In a case of dueling phone call news releases, the Biden team spoke of being candid with Chinese Xi Jinping about Taiwan and other issues during a two-hour exchange.

The Chinese report on the phone call has Xi warning Biden over Taiwan, saying “Play with fire and you will get burned.”

It should not surprise us that a Biden version of events has just a passing acquaintance with reality. Biden has fudged his academic credentials, has plagiarized the work of others, has told and retold a questionable story about facing down a gang leader and, more recently, has given reports of interactions with Putin that differ greatly from Putin’s versions.

Currently the Biden regime is trying to redefine what constitutes an economic recession after the U.S. has suffered two consecutive quarters of economic contraction, which heretofore had been the classic definition of a recession.

An ally in the spin has been Yellen, whose credibility on things economic should be viewed in the context of her time as head of the Federal Reserve, during which she repeatedly asserted inflation was not a concern despite rapid expansion of the money supply.

Yellen has since been forced to admit she got it totally wrong on inflation, a major concession when that was a prime focus in her prior job.

It’s a natural progression that Yellen would build on that legacy of error by trying to insist the U.S. is not in an economic recession.
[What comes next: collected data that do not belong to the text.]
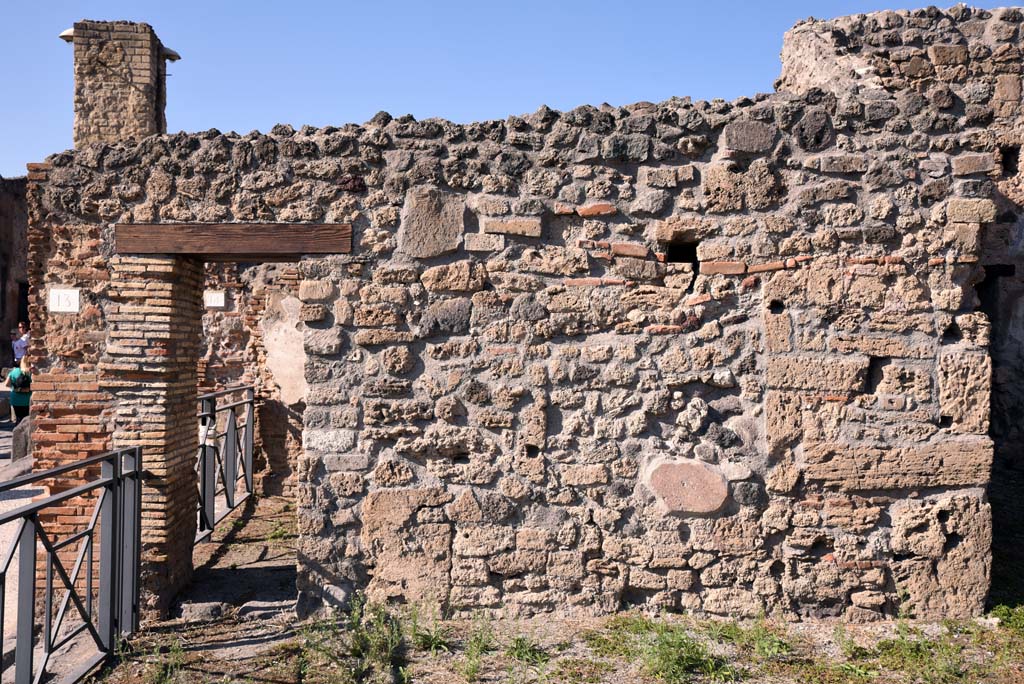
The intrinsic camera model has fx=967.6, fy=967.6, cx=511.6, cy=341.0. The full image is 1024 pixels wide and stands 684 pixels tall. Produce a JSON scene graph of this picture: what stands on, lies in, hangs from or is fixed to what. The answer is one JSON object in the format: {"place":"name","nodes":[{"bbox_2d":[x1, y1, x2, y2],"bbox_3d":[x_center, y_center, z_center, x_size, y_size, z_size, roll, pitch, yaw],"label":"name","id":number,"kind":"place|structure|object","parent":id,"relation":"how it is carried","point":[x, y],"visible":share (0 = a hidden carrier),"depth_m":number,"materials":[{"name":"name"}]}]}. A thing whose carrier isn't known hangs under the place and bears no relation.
{"place":"outdoors","nodes":[
{"label":"outdoors","id":0,"kind":"place"},
{"bbox_2d":[0,176,30,372],"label":"building","id":1,"kind":"structure","parent":0,"point":[3,232],"depth_m":25.48,"materials":[{"name":"brown stone"}]},
{"bbox_2d":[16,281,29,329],"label":"doorway","id":2,"kind":"structure","parent":1,"relation":"in","point":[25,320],"depth_m":22.92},
{"bbox_2d":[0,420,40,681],"label":"pavement","id":3,"kind":"structure","parent":0,"point":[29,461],"materials":[{"name":"grey stone"}]},
{"bbox_2d":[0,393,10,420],"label":"rock","id":4,"kind":"object","parent":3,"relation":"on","point":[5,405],"visible":0.97,"depth_m":16.79,"materials":[{"name":"grey stone"}]},
{"bbox_2d":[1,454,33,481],"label":"rock","id":5,"kind":"object","parent":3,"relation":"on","point":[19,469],"visible":0.58,"depth_m":10.36,"materials":[{"name":"grey stone"}]},
{"bbox_2d":[4,350,32,422],"bbox_3d":[-7.422,0.800,14.696,0.550,1.260,0.581,0,0,0],"label":"woman","id":6,"kind":"object","parent":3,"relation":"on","point":[21,407],"visible":0.62,"depth_m":14.58},
{"bbox_2d":[10,370,30,391],"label":"backpack","id":7,"kind":"object","parent":6,"relation":"attached to","point":[27,377],"visible":0.75,"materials":[{"name":"fabric"}]},
{"bbox_2d":[11,321,30,365],"bbox_3d":[-9.078,0.393,17.939,0.500,1.442,0.517,0,0,-42],"label":"person","id":8,"kind":"object","parent":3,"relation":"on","point":[19,347],"visible":0.64,"depth_m":17.83},
{"bbox_2d":[11,416,31,460],"bbox_3d":[-6.016,1.275,11.991,0.335,0.614,0.340,0,0,0],"label":"stone block","id":9,"kind":"object","parent":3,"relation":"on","point":[19,437],"visible":0.71,"depth_m":11.85,"materials":[{"name":"grey stone"}]},
{"bbox_2d":[69,19,172,149],"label":"brick chimney","id":10,"kind":"structure","parent":0,"point":[133,96],"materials":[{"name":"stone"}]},
{"bbox_2d":[59,28,74,42],"bbox_3d":[-5.607,-3.891,12.401,0.353,0.196,0.331,0,0,0],"label":"lamp","id":11,"kind":"object","parent":10,"relation":"attached to","point":[63,36],"visible":0.45,"depth_m":12.31,"materials":[{"name":"white"}]},
{"bbox_2d":[162,47,180,61],"bbox_3d":[-4.651,-3.855,13.032,0.364,0.185,0.351,0,0,0],"label":"lamp","id":12,"kind":"object","parent":10,"relation":"attached to","point":[177,56],"visible":0.7,"depth_m":12.97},
{"bbox_2d":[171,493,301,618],"label":"dirt path","id":13,"kind":"structure","parent":0,"point":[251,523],"materials":[{"name":"brown soil"}]},
{"bbox_2d":[196,385,255,541],"bbox_3d":[-2.724,1.073,8.787,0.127,1.316,3.902,0,0,0],"label":"metal railing","id":14,"kind":"object","parent":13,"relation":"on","point":[249,425],"visible":0.65,"depth_m":9.30,"materials":[{"name":"grey metal"}]},
{"bbox_2d":[200,257,306,499],"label":"brick wall","id":15,"kind":"structure","parent":0,"point":[283,415],"depth_m":10.63,"materials":[{"name":"brown brick"}]},
{"bbox_2d":[204,290,226,308],"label":"sign","id":16,"kind":"object","parent":15,"relation":"attached to","point":[215,298],"visible":0.92,"depth_m":10.38,"materials":[{"name":"white stone"}]},
{"bbox_2d":[0,0,1023,180],"label":"sky","id":17,"kind":"structure","parent":0,"point":[582,2],"materials":[{"name":"blue"}]},
{"bbox_2d":[21,18,1020,628],"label":"stone wall","id":18,"kind":"structure","parent":0,"point":[568,405],"depth_m":5.84,"materials":[{"name":"brown stone"}]},
{"bbox_2d":[49,288,79,312],"bbox_3d":[-2.851,-0.250,6.157,0.242,0.166,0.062,0,0,0],"label":"sign","id":19,"kind":"object","parent":18,"relation":"attached to","point":[65,308],"visible":0.96,"depth_m":6.14,"materials":[{"name":"white stone"}]},
{"bbox_2d":[116,223,351,256],"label":"wooden lintel","id":20,"kind":"structure","parent":18,"relation":"in","point":[161,228],"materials":[{"name":"brown wood"}]},
{"bbox_2d":[664,239,698,265],"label":"wall opening","id":21,"kind":"object","parent":18,"relation":"in","point":[674,256],"visible":0.45,"depth_m":6.13,"materials":[{"name":"black stone"}]},
{"bbox_2d":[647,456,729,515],"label":"oval stone slab","id":22,"kind":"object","parent":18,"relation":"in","point":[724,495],"visible":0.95,"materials":[{"name":"pink stone"}]},
{"bbox_2d":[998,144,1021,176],"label":"wall opening","id":23,"kind":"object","parent":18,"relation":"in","point":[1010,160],"visible":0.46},
{"bbox_2d":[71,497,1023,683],"label":"dirt ground","id":24,"kind":"structure","parent":0,"point":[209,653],"materials":[{"name":"brown soil"}]},
{"bbox_2d":[0,442,142,683],"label":"metal railing","id":25,"kind":"object","parent":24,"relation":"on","point":[49,577],"visible":0.99,"depth_m":4.86,"materials":[{"name":"metal"}]},
{"bbox_2d":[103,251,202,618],"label":"brick pillar","id":26,"kind":"structure","parent":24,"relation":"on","point":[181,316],"depth_m":6.10,"materials":[{"name":"brick"}]},
{"bbox_2d":[148,638,186,683],"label":"weed","id":27,"kind":"object","parent":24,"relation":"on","point":[171,653],"visible":0.96,"depth_m":5.21,"materials":[{"name":"green plant"}]},
{"bbox_2d":[178,600,228,621],"bbox_3d":[-2.009,1.755,6.287,0.350,0.129,0.244,0,0,0],"label":"rock","id":28,"kind":"object","parent":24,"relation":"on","point":[217,611],"visible":0.92,"depth_m":6.21,"materials":[{"name":"grey stone"}]},
{"bbox_2d":[237,599,292,620],"bbox_3d":[-1.581,1.752,6.257,0.385,0.124,0.284,0,0,0],"label":"rock","id":29,"kind":"object","parent":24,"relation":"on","point":[249,609],"visible":0.87,"depth_m":6.19,"materials":[{"name":"grey stone"}]},
{"bbox_2d":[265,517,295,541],"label":"weed","id":30,"kind":"object","parent":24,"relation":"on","point":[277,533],"visible":0.56,"depth_m":8.76,"materials":[{"name":"green plant"}]},
{"bbox_2d":[304,595,407,683],"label":"weed","id":31,"kind":"object","parent":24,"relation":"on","point":[389,645],"visible":0.92,"depth_m":5.20,"materials":[{"name":"green plant"}]},
{"bbox_2d":[407,603,452,652],"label":"weed","id":32,"kind":"object","parent":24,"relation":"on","point":[433,643],"visible":0.79,"depth_m":5.43,"materials":[{"name":"green plant"}]},
{"bbox_2d":[456,614,496,681],"bbox_3d":[-0.194,1.633,5.210,0.391,0.317,0.465,0,0,0],"label":"weed","id":33,"kind":"object","parent":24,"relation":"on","point":[473,669],"visible":0.95,"depth_m":5.21,"materials":[{"name":"green plant"}]},
{"bbox_2d":[505,633,549,668],"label":"weed","id":34,"kind":"object","parent":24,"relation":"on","point":[518,641],"visible":0.84,"depth_m":5.35,"materials":[{"name":"green plant"}]},
{"bbox_2d":[595,615,730,683],"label":"grass patch","id":35,"kind":"object","parent":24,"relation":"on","point":[688,651],"visible":0.9,"depth_m":5.10,"materials":[{"name":"green plant"}]},
{"bbox_2d":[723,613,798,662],"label":"weed","id":36,"kind":"object","parent":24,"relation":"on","point":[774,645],"visible":0.81,"depth_m":5.46,"materials":[{"name":"green plant"}]},
{"bbox_2d":[840,618,981,683],"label":"grass patch","id":37,"kind":"object","parent":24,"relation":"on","point":[908,653],"visible":0.92,"depth_m":5.17,"materials":[{"name":"green plant"}]},
{"bbox_2d":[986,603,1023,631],"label":"weed","id":38,"kind":"object","parent":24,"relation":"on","point":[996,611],"visible":0.67,"depth_m":5.82,"materials":[{"name":"green plant"}]}
]}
Trading Biden and Yellen to someone, anyone, can’t hurt and could help.

Let us borrow from the reasoning of former Pirates general manager Branch Rickey, who ended up trading away Ralph Kiner, the National League’s top home run hitter in 1952, during the 1953 season.

Rickey told Kiner during bitter contract negotiations “We finished in last place with you. We can finish in last place without you.”

The United States can struggle terribly with or without Biden and Yellen, but just maybe replacements might do better.